Market Timing May Be Dangerous

Market timing may be the two most dangerous words in investing, especially when practiced by beginners.

Market timing is the strategy of attempting to predict future price movements through use of various fundamental and technical analysis tools.

The real benefit of knowing what is going to happen is that your return from buying a stock before it takes off is obviously better than if you have to buy the stock on its way up.

Buy Low, Sell High

Market timers are the ultimate “buy low and sell high” traders. Day traders, who move in and out of positions in minutes or hours, are the extreme market timers. They look for small profits by the dozens each day by capitalizing on swings in a stock’s price.

Most market timers operate on a longer time line, but may move in and out of a stock quickly if they perceive an opportunity.

There is some controversy about market timing. Many investors believe that over time you can’t successfully predict market movements.
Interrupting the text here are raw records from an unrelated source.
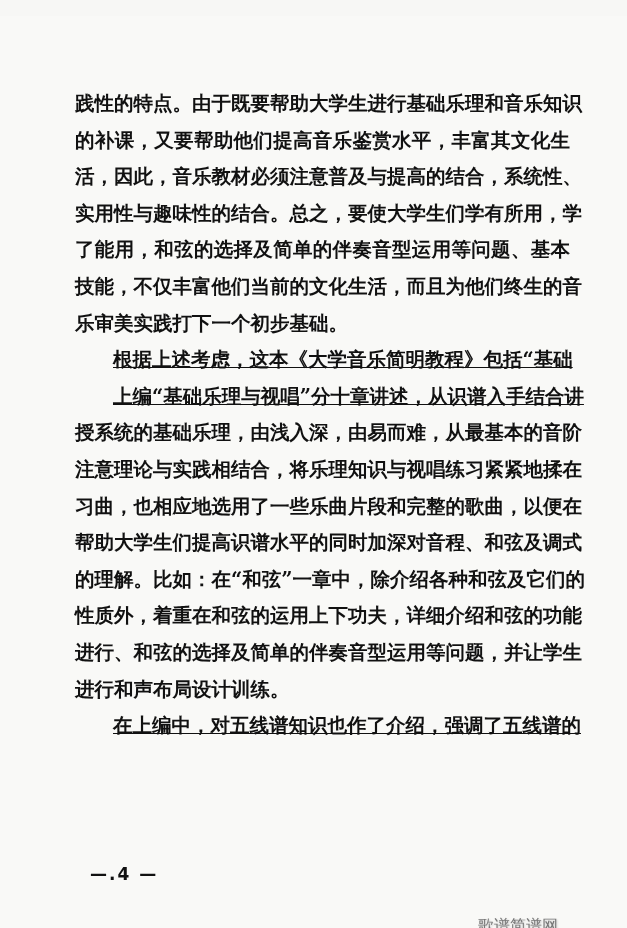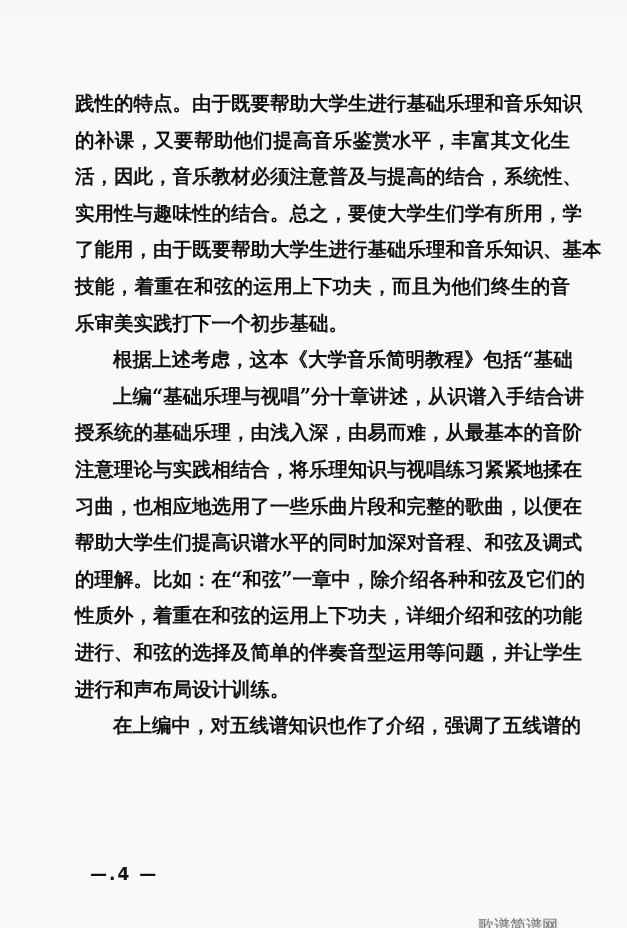--- a/index.html
+++ b/index.html
@@ -34,7 +34,7 @@
       <span class="line">的补课，又要帮助他们提高音乐鉴赏水平，丰富其文化生</span>
       <span class="line">活，因此，音乐教材必须注意普及与提高的结合，系统性、</span>
       <span class="line">实用性与趣味性的结合。总之，要使大学生们学有所用，学</span>
-      <span class="line">了能用，由于既要帮助大学生进行基础乐理和音乐知识、基本</span>
+      <span class="line">了能用，和弦的选择及简单的伴奏音型运用等问题、基本</span>
       <span class="line">技能，着重在和弦的运用上下功夫，而且为他们终生的音</span>
       <span class="line last">乐审美实践打下一个初步基础。</span>
       <span class="line indent">根据上述考虑，这本《大学音乐简明教程》包括“基础</span>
Market timing becomes more of a gamble in their opinion than a legitimate investing strategy.

Market Timers

Other investors argue that it is possible to spot situations where the market has over or under valued a stock. They use a variety of tools to help them predict when a stock is ready to break out of a trading range.

Unfortunately, stock prices do not always move for the most logical or easily predicable of reasons. An unexpected event can send a stock’s price up or down and you can’t predict those movements with charts.

The Internet stock bull market of the late 1990s was a good example of what happens when investors in the excitement of the moment, consciously or not, became market timers.

Next Big Thing

Every one had a hot tip about the next “big thing” and investors were jumping on stocks as they shot up. Unfortunately, most of these rockets came crashing down just as quickly and many investors held on way too long.

The disastrous result was an exact reversal of what they hoped. In the end, it was a case of “buying high and selling low.” You don’t need to know much about investing to know that’s not a successful strategy.

For most investors, the safer path is sticking to investing in solid, well-researched companies that fit their requirements for growth, earnings, income, and so on.

If you look for undervalued stocks, you may find one that is poised for moving up sharply given the right circumstances. This is a close to market timing as most investors should get.